How DPP provenance data supports compliance with the EU Forced Labor Regulation and CSDDD, creating a unified supply chain due diligence framework.

Three landmark EU regulations — each independently transformative — are converging to create an unprecedented supply chain accountability architecture. The Digital Product Passport (DPP) under ESPR, the Forced Labour Regulation (FLR) under EU 2024/3015, and the Corporate Sustainability Due Diligence Directive (CSDDD) under EU 2024/1760 form a regulatory triad that demands transparency, enforces accountability, and penalizes opacity.

Individually, each regulation demands significant operational investment. But viewed as an integrated framework, they present an opportunity: the DPP provides the data infrastructure that proves compliance with CSDDD due diligence obligations and satisfies FLR prohibitions on forced labor. This article maps the intersection of these three regulations and explains how forward-thinking companies can satisfy all three with a single, unified data investment.


The Three Pillars of EU Supply Chain Accountability

Pillar 1: Forced Labour Regulation (FLR) — EU 2024/3015

The FLR represents the EU’s most aggressive supply chain human rights enforcement mechanism:

  • Effective Date: Entered into force December 2024; applies from December 2027 (36-month transition).
  • Scope: Prohibits the placement on the EU market of any product made wholly or in part with forced labour. No company size threshold. No sector exemption. No de minimis exception.
  • Enforcement: Member state competent authorities may order product withdrawal, disposal, and prohibition from the EU market. Products already sold to consumers may be subject to recall.
  • Penalties: At least 5% of the economic operator’s net worldwide turnover, plus product seizure and destruction.

[!WARNING]

The FLR Has No Safe Harbor for Company Size: Unlike CSDDD, which applies only to companies with more than 1,000 employees and EUR 450M turnover, the FLR applies to every product placed on the EU market — including products from micro-enterprises, startups, and niche artisans. Size is not a defense.

Pillar 2: Corporate Sustainability Due Diligence Directive (CSDDD) — EU 2024/1760

The CSDDD mandates proactive human rights and environmental due diligence:

  • Scope: Phased compliance starting 2027. Applies to companies with >1,000 employees and >EUR 450M turnover (EU companies), and non-EU companies with >EUR 450M EU turnover.
  • Obligations: Identify, prevent, mitigate, and account for adverse human rights and environmental impacts in own operations, subsidiaries, and value chains. Mandatory climate transition plan aligned with Paris Agreement.
  • Penalties: Up to 5% of net worldwide turnover for non-compliance.
  • Civil Liability: Victims of harm caused by company negligence may bring civil liability claims in EU courts.

The CSDDD asks: “What due diligence have you done?”

Pillar 3: Digital Product Passport (DPP) — ESPR

The DPP answers: “Here is the data proving it.”

EXTRACTED ENTRIES:
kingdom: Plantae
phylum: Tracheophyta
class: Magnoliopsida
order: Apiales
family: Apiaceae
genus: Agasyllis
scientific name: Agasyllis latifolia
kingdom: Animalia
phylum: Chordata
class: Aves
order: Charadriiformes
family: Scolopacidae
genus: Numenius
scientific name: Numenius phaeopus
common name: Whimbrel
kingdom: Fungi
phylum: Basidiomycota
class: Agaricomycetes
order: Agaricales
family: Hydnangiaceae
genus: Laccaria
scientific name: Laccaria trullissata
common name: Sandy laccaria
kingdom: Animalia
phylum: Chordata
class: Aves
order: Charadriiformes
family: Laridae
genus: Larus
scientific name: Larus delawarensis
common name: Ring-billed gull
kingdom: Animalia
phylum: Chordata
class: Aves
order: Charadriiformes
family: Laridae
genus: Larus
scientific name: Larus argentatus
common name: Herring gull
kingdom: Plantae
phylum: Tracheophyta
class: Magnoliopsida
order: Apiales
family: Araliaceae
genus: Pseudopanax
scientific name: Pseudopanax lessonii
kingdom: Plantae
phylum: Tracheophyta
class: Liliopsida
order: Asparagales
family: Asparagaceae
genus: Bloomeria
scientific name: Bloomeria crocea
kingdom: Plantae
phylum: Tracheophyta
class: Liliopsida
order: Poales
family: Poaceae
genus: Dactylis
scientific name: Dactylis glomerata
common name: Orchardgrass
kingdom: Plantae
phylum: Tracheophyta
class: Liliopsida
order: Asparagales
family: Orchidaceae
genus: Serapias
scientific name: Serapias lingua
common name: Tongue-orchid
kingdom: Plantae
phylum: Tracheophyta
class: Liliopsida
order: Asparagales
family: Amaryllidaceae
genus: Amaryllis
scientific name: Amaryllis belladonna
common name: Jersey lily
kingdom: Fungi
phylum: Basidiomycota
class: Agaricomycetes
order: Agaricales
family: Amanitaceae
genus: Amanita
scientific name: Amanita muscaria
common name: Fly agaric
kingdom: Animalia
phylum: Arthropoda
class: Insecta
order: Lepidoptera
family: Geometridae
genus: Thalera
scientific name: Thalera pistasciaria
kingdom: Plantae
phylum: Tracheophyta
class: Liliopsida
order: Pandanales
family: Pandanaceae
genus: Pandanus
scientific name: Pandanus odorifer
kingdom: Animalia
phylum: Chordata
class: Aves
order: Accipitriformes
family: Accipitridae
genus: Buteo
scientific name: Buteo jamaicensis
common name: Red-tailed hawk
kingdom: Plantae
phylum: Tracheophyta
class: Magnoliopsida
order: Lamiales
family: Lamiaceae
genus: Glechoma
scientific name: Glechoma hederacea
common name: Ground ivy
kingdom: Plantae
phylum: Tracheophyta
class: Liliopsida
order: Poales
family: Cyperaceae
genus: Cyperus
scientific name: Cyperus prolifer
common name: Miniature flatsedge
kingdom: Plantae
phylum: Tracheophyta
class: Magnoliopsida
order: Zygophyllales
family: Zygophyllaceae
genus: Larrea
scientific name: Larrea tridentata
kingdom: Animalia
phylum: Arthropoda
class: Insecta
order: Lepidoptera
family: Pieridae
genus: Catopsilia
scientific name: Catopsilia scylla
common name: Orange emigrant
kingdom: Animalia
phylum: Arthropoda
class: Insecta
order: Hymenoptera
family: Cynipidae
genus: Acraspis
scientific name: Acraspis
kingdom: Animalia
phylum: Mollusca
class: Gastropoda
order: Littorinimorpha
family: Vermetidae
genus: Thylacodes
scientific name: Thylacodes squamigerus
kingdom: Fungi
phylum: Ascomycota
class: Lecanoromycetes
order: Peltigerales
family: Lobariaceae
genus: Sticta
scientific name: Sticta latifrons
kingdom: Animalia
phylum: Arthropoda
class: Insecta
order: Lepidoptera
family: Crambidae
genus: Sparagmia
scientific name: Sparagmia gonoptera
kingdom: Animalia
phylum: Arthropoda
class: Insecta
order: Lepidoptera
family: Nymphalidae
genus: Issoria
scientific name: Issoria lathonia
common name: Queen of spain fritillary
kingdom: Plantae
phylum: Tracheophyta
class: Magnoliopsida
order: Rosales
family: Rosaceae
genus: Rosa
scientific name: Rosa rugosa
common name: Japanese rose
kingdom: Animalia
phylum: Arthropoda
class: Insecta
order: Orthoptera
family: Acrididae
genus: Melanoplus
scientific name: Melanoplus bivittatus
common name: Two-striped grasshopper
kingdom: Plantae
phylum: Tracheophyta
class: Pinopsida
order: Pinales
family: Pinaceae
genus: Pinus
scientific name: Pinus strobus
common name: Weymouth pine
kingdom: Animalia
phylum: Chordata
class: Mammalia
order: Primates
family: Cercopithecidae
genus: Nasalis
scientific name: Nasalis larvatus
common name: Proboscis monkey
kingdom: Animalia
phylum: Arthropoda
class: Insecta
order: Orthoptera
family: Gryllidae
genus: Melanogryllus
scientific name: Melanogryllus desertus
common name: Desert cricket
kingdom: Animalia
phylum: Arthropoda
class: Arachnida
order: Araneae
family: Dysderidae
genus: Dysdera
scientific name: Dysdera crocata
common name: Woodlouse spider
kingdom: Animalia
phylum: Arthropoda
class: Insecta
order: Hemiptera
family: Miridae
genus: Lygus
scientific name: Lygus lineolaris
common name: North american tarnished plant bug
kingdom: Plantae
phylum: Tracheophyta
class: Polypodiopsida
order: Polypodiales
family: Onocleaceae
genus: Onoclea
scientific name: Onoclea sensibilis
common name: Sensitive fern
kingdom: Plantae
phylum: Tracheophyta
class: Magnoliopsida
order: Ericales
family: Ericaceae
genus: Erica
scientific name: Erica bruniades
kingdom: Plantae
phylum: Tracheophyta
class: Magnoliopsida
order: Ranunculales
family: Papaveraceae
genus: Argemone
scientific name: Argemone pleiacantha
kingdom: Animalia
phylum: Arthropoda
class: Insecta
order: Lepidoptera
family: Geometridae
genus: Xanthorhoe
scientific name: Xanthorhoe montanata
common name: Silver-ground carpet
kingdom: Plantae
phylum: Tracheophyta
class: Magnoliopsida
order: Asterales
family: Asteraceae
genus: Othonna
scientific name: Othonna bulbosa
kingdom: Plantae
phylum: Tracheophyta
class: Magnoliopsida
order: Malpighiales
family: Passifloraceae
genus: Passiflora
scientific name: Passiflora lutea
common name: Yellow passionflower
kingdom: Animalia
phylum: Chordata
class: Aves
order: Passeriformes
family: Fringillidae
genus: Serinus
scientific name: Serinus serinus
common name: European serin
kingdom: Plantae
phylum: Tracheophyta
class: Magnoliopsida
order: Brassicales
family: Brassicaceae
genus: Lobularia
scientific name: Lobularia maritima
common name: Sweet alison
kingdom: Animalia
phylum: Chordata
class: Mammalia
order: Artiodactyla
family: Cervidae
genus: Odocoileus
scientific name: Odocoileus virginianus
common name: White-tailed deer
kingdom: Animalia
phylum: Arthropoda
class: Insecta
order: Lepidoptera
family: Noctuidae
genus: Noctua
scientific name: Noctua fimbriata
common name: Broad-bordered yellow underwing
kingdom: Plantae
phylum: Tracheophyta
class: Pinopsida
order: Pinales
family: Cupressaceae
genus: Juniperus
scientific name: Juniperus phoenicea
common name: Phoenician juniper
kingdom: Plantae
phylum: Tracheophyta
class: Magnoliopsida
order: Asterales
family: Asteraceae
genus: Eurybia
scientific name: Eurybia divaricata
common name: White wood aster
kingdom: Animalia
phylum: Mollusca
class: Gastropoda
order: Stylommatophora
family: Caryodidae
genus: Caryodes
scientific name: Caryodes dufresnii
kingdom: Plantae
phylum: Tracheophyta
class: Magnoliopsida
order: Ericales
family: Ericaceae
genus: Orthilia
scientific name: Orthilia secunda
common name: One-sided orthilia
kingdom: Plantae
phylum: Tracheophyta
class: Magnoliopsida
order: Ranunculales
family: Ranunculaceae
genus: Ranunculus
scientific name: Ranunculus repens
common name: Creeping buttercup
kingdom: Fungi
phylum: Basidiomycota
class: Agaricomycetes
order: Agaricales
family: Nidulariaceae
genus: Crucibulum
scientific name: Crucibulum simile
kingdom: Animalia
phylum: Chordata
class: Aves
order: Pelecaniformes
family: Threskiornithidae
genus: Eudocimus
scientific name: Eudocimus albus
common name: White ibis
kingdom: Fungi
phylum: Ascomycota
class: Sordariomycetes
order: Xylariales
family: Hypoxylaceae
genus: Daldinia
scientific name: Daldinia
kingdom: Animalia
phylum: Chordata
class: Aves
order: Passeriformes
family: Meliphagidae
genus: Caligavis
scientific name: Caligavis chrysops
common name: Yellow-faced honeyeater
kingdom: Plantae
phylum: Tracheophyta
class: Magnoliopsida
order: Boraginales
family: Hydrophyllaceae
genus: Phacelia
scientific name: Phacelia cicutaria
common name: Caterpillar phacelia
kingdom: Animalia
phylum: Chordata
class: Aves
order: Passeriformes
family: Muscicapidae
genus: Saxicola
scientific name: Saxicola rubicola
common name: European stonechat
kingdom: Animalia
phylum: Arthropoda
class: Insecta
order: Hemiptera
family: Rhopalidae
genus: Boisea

WORK TASK 1:
In the passage on EU supply chain regulations, from when does the Forced Labour Regulation apply?
WORK TASK 2:
Continue the passage on EU supply chain regulations from the point where it stops.

WRITTEN ANSWER 1:
It applies from December 2027, after a 36-month transition.

WRITTEN ANSWER 2:
The Regulatory Logic Chain

Together, these three regulations create a closed-loop accountability system:

CSDDD                           DPP                             FLR
"What due diligence    ──►     "Here is the               ──►  "If you can't prove
 have you done?"                data proving it."              it, the product
                                                               cannot be sold."

The DPP is the technical infrastructure that bridges the CSDDD’s duty of process with the FLR’s duty of outcome. CSDDD requires you to do due diligence. The DPP requires you to document it. The FLR requires you to prove it — or lose market access entirely.


DPP Data Fields That Satisfy FLR and CSDDD Requirements

The DPP data model includes specific fields that directly support forced labor and human rights compliance:

DPP Data FieldFLR Requirement SatisfiedCSDDD Duty Satisfied
Country of origin (Tier 1-4)Provenance verification — identifies high-risk source regionsSupply chain mapping (Article 8)
Supplier identification (Global Location Number / DID)Traceability to specific factory, not just country or regionIdentification of adverse impacts (Article 9)
Audit history and certification dataEvidence of third-party verification of labor conditionsVerification and monitoring (Article 10)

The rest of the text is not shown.